In certain configurations, the cache of the BMC is a local cache accessible to a build orchestrator system.

It is understood that the specific order or hierarchy of blocks in the processes/flowcharts disclosed is an illustration of exemplary approaches. Based upon design preferences, it is understood that the specific order or hierarchy of blocks in the processes/flowcharts may be rearranged. Further, some blocks may be combined or omitted. The accompanying method claims present elements of the various blocks in a sample order, and are not meant to be limited to the specific order or hierarchy presented.
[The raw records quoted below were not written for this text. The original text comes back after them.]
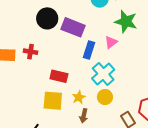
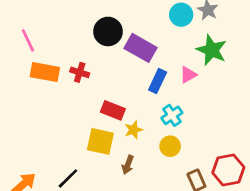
cyan cross: (103, 74) -> (172, 115), size x0.7
yellow star: (79, 97) -> (133, 130), moved
brown arrow: (84, 116) -> (128, 165), moved

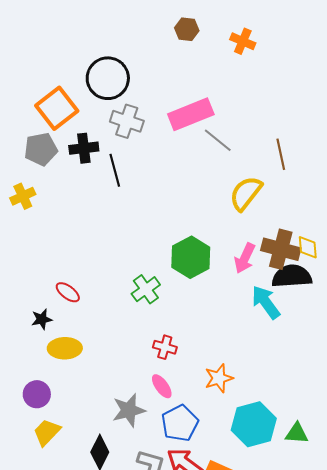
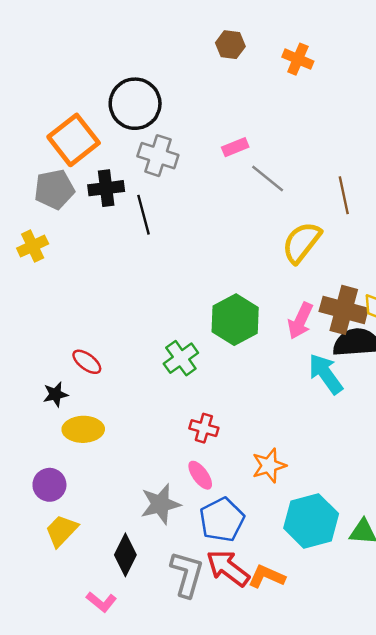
pink rectangle: (191, 114) -> (235, 147), size x0.5

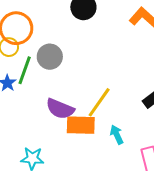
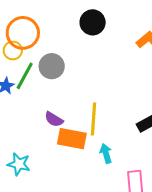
yellow line: (99, 102) -> (93, 119), turned -40
purple semicircle: (60, 109) -> (54, 119), size x0.7

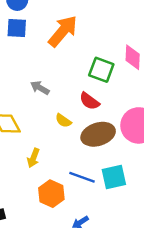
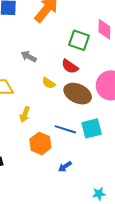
brown ellipse: (98, 134) -> (78, 94), turned 44

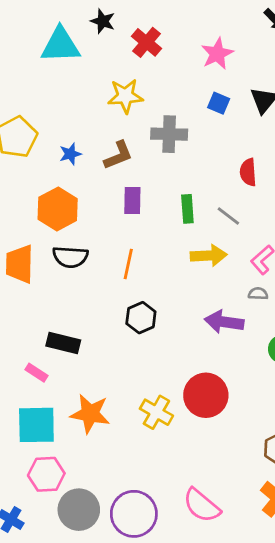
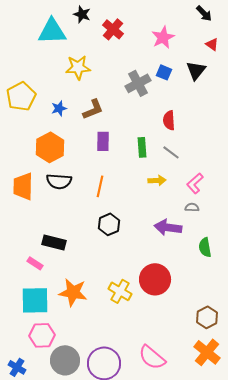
yellow star: (125, 96) -> (78, 67), moved
gray cross: (169, 134) -> (138, 83), moved, turned -30
red semicircle: (248, 172) -> (169, 120), moved
yellow arrow: (209, 256) -> (157, 180), size x0.7

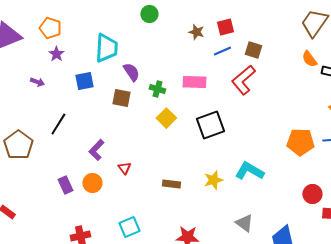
The previous description is provided to enable any person skilled in the art to practice the various aspects described herein. Various modifications to these aspects will be readily apparent to those skilled in the art, and the generic principles defined herein may be applied to other aspects. Thus, the claims are not intended to be limited to the aspects shown herein, but is to be accorded the full scope consistent with the language claims, wherein reference to an element in the singular is not intended to mean “one and only one” unless specifically so stated, but rather “one or more.” The word “exemplary” is used herein to mean “serving as an example, instance, or illustration.” Any aspect described herein as “exemplary” is not necessarily to be construed as preferred or advantageous over other aspects. Unless specifically stated otherwise, the term “some” refers to one or more. Combinations such as “at least one of A, B, or C,” “one or more of A, B, or C,” “at least one of A, B, and C,” “one or more of A, B, and C,” and “A, B, C, or any combination thereof” include any combination of A, B, and/or C, and may include multiples of A, multiples of B, or multiples of C. Specifically, combinations such as “at least one of A, B, or C,” “one or more of A, B, or C,” “at least one of A, B, and C,” “one or more of A, B, and C,” and “A, B, C, or any combination thereof” may be A only, B only, C only, A and B, A and C, B and C, or A and B and C, where any such combinations may contain one or more member or members of A, B, or C. All structural and functional equivalents to the elements of the various aspects described throughout this disclosure that are known or later come to be known to those of ordinary skill in the art are expressly incorporated herein by reference and are intended to be encompassed by the claims. Moreover, nothing disclosed herein is intended to be dedicated to the public regardless of whether such disclosure is explicitly recited in the claims. The words “module,” “mechanism,” “element,” “device,” and the like may not be a substitute for the word “means.” As such, no claim element is to be construed as a means plus function unless the element is expressly recited using the phrase “means for.”